[[ Excerpted text open ]]
Emperor of Southern Yan
- Reign: September 19, 405 – March 25, 410
- Predecessor: Murong De
- Born: 385
- Died: 410 (aged 24–25) Jiankang, Eastern Jin

Full name
- Family name: Mùróng (慕容); Given name: Chāo (超);

Era name and dates
- Tàishàng (太上): September 19, 405 – March 25, 410
- House: Murong
- Dynasty: Southern Yan

= Murong Chao =

Murong Chao (慕容超; 385–410), courtesy name Zuming (祖明), was the second and last emperor of the Xianbei-led Chinese Southern Yan dynasty. He was the nephew of the founding emperor Murong De (Emperor Xianwu) who was trapped under the rule of the Later Qin dynasty, but was welcomed to the Southern Yan after his uncle found out about his existence. Because Murong De had no surviving sons, Murong Chao inherited his throne after his death in 405. Initially considered able, Murong Chao turned out to be capricious and thoroughly unwilling to accept criticism once he became emperor, and after he provoked the Eastern Jin dynasty, the Eastern Jin general Liu Yu captured and killed him in 410, ending the Southern Yan. The Book of Jin described Murong Chao as a handsome man about 1.96 metres tall.

== Early life ==
Murong Chao's father Murong Na (慕容納) was the Prince of Beihai during Former Yan, being a son of Murong Huang (Prince Wenming) and a younger brother of Murong Jun (Emperor Jingzhao). After Former Yan's destruction by Former Qin in 370, the Former Qin emperor Fu Jiān initially made Murong Na a commandery governor, but later Murong Na was relieved from that post and relocated, along with his mother Lady Gongsun and wife Lady Duan to be with his younger brother Murong De, who was the governor of Zhangye Commandery (張掖, roughly modern Zhangye, Gansu). (Murong Na and Murong De had the same mother.) Later, when Murong Na's brothers Murong De and Murong Chui rebelled against Former Qin in 384, with Murong Chui establishing Later Yan and becoming its emperor, Fu Chang (苻昌) the new governor of Zhangye arrested and executed Murong Na and all sons of Murong De and Murong Na. At that time, Lady Duan was not executed because she was pregnant, but she was imprisoned to await execution after she gave birth.

However, the jailer Huyan Ping (呼延平) was a former subordinate of Murong De's, and he took Lady Gongsun and Lady Duan and escaped to the lands of the Qiang tribes, where Lady Duan gave birth to Murong Chao. After Lady Gongsun died in 394, Huyan Ping took Lady Duan and Murong Chao to Later Liang. Later, after Later Liang surrendered to Later Qin in 403, Huyan Ping, Lady Duan, and Murong Chao were among the populace of the Later Liang capital Guzang (姑臧, in modern Wuwei, Gansu) forcibly relocated to the Later Qin capital Chang'an. There, Huyan Ping died, and Lady Duan had Murong Chao take Huyan Ping's daughter as his wife.
[[ Excerpted text closed ]]
Work order – Continue the Murong Chao biography above, starting right after its final sentence.
[[ Extracted information open ]]
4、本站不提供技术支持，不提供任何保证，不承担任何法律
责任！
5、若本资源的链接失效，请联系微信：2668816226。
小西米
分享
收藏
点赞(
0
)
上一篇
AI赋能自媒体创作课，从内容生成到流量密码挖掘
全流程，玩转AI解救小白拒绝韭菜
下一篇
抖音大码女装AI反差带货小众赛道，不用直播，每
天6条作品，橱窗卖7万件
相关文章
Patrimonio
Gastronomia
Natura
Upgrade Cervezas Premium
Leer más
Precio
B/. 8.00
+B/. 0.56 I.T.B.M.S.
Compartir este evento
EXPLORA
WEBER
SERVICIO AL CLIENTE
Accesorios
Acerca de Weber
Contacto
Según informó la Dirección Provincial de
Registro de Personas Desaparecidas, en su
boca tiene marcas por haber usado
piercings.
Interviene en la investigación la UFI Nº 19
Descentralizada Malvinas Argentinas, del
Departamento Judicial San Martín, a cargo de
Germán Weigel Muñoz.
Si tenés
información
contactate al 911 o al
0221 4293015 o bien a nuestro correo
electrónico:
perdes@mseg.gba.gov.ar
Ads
[[ Extracted information closed ]]
[[ Extracted information open ]]
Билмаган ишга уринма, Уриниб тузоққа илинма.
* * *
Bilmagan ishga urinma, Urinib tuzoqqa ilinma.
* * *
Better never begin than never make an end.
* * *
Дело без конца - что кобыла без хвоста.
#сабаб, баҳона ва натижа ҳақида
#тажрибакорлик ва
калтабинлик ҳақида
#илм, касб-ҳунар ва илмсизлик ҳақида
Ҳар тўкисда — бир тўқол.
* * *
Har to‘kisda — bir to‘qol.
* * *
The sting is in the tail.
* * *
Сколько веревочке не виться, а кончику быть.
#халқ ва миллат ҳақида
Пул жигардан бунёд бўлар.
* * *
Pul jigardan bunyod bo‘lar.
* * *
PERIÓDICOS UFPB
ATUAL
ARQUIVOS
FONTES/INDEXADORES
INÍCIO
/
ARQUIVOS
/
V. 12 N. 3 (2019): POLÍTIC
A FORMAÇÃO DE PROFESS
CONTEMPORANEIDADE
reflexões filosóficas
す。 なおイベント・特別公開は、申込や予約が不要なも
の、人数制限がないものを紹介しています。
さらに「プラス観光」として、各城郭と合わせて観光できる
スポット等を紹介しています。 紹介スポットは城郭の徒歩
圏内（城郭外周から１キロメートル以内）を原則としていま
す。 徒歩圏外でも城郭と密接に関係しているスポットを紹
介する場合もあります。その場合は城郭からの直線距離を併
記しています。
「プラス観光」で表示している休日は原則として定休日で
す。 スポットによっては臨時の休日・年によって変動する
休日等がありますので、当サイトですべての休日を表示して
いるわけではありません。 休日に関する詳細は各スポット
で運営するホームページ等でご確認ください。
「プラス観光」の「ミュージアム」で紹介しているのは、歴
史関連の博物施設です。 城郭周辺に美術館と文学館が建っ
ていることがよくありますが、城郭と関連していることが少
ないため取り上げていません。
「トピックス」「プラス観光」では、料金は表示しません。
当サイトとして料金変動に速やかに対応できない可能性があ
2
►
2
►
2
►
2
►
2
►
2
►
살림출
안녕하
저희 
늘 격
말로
[[ Extracted information closed ]]
[[ Extracted information open ]]
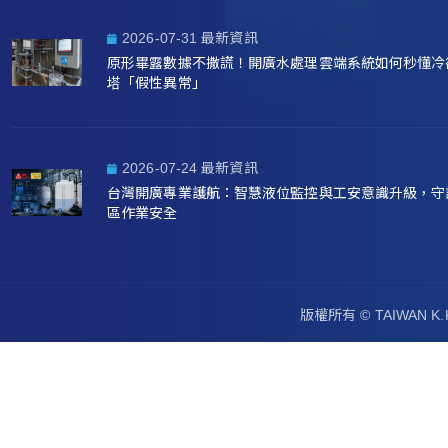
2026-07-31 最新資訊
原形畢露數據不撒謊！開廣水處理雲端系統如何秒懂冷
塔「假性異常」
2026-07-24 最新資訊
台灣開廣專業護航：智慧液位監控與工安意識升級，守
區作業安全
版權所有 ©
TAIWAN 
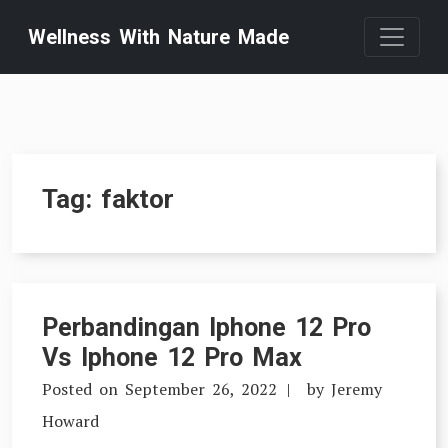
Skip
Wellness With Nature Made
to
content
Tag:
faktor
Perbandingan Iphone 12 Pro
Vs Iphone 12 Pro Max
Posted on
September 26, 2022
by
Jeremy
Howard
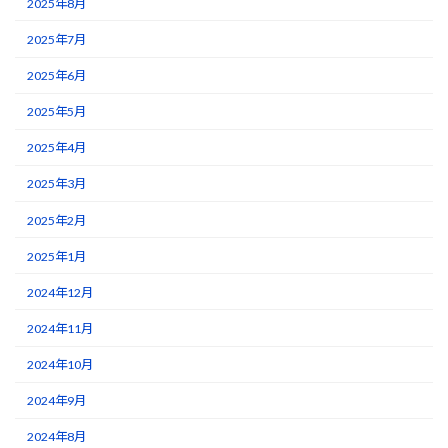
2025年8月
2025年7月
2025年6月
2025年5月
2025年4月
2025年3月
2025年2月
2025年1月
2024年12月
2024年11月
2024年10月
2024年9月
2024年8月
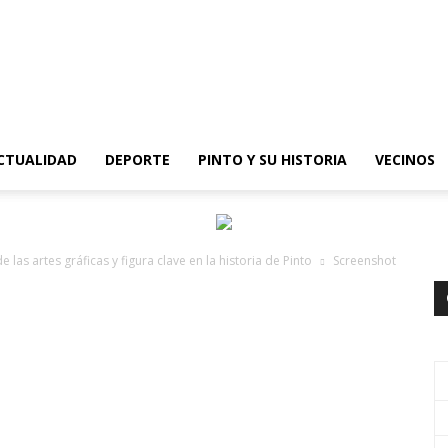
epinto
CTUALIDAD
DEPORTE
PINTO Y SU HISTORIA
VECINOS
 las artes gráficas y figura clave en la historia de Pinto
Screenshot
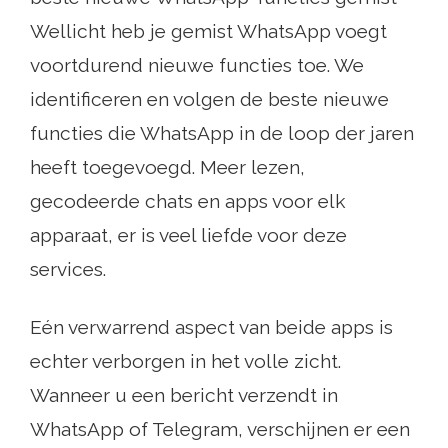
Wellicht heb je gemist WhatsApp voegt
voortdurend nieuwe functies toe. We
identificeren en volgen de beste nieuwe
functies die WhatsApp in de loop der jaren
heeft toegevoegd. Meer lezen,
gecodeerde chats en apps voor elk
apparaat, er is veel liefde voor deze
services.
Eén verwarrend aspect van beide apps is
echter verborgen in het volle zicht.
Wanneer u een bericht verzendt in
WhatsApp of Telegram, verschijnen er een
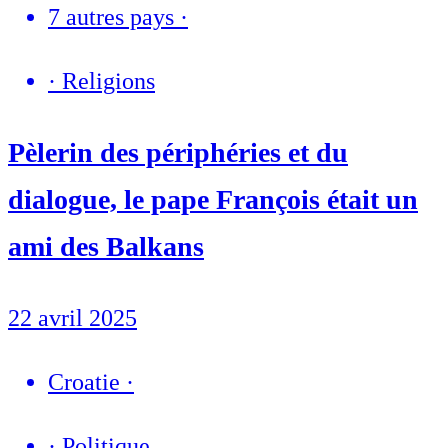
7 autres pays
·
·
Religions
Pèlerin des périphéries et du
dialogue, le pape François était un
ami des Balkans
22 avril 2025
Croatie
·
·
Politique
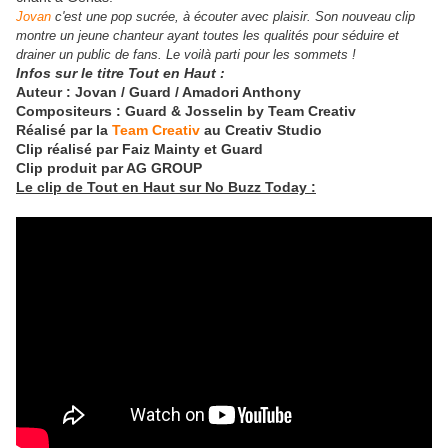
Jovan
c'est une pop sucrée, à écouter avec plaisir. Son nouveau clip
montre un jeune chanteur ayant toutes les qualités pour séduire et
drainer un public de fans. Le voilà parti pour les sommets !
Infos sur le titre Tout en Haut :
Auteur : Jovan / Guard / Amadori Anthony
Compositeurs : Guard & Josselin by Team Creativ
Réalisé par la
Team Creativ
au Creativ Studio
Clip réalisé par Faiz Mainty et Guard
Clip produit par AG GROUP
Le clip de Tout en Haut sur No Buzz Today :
[[ Extracted information closed ]]
Answer box –
Murong Chao was apprehensive that his true identity would be known, and so he became a beggar and pretended to be insane. However, on one occasion, the brother of Later Qin's emperor Yao Xing, Yao Shao (姚紹) the Duke of Dongping, saw him, and thought that this was not truly an insane person—because he looked healthy and strong physically. He informed Yao Xing of this and suggested that Yao Xing give Murong Chao a minor official position to secure him. Yao Xing summoned Murong Chao to an audience with him, but Murong Chao continued the charade and intentionally gave wrong answers or no answers at all when Yao Xing asked him questions. Yao Xing was unconvinced that Yao Shao was correct, and so sent Murong Chao away.

In 405, after Murong De, who had by then established Southern Yan and become its emperor, had become aware that Murong Chao was being detained in Chang'an, he sent secret messengers to encourage him to flee to Southern Yan. Murong Chao did not dare to tell even his mother and wife, and fled to Southern Yan. On the way, he passed through the territory of the general Murong Fa (慕容法), the governor of Yan Province (兗州, modern western Shandong), and Murong Fa, believing that he was not truly of imperial descent, disrespected him, leading him to bear grudges against Murong Fa in the future.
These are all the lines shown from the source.